Camelid Spinal Surgery: Surgical stabilization using internal fixation techniques can be successful. Case reports describe dorsal laminectomy for cervical vertebral stenotic myelopathy with return to breeding function. Vertebral fractures in large animals are challenging; conservative therapy with stall rest and anti-inflammatories may be appropriate for neurologically intact patients.
Prognosis for Surgery: Animals with intact deep pain perception have better surgical outcomes. Approximately 50% of cervical trauma cases in camelids survive with appropriate treatment.
Monitoring and Supportive Care
Serial Neurological Assessment: Perform MGCS assessment at admission, then every 30-60 minutes initially, transitioning to every 4 hours once stable.
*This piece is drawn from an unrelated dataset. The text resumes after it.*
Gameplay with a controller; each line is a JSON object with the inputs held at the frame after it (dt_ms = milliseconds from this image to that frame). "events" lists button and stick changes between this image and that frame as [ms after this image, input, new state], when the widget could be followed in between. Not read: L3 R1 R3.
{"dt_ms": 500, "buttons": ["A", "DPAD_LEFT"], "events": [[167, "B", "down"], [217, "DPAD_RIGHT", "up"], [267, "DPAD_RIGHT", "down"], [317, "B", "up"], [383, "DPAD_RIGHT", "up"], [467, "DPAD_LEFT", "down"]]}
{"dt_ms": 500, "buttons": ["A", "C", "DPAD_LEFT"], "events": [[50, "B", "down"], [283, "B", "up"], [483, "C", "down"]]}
Document trends - deterioration despite therapy indicates need for more aggressive intervention or imaging.
Vital Parameters: Monitor heart rate, respiratory rate, blood pressure, temperature, pulse oximetry, and if available, end-tidal CO2. Hyperthermia increases cerebral metabolic demand and should be addressed immediately. Target normothermia or mild hypothermia.
Laboratory Monitoring: Check PCV/TS, blood glucose (hyperglycemia correlates with TBI severity), electrolytes (especially sodium with hyperosmolar therapy), and coagulation parameters. Elevated PT/PTT correlates with lower MGCS scores.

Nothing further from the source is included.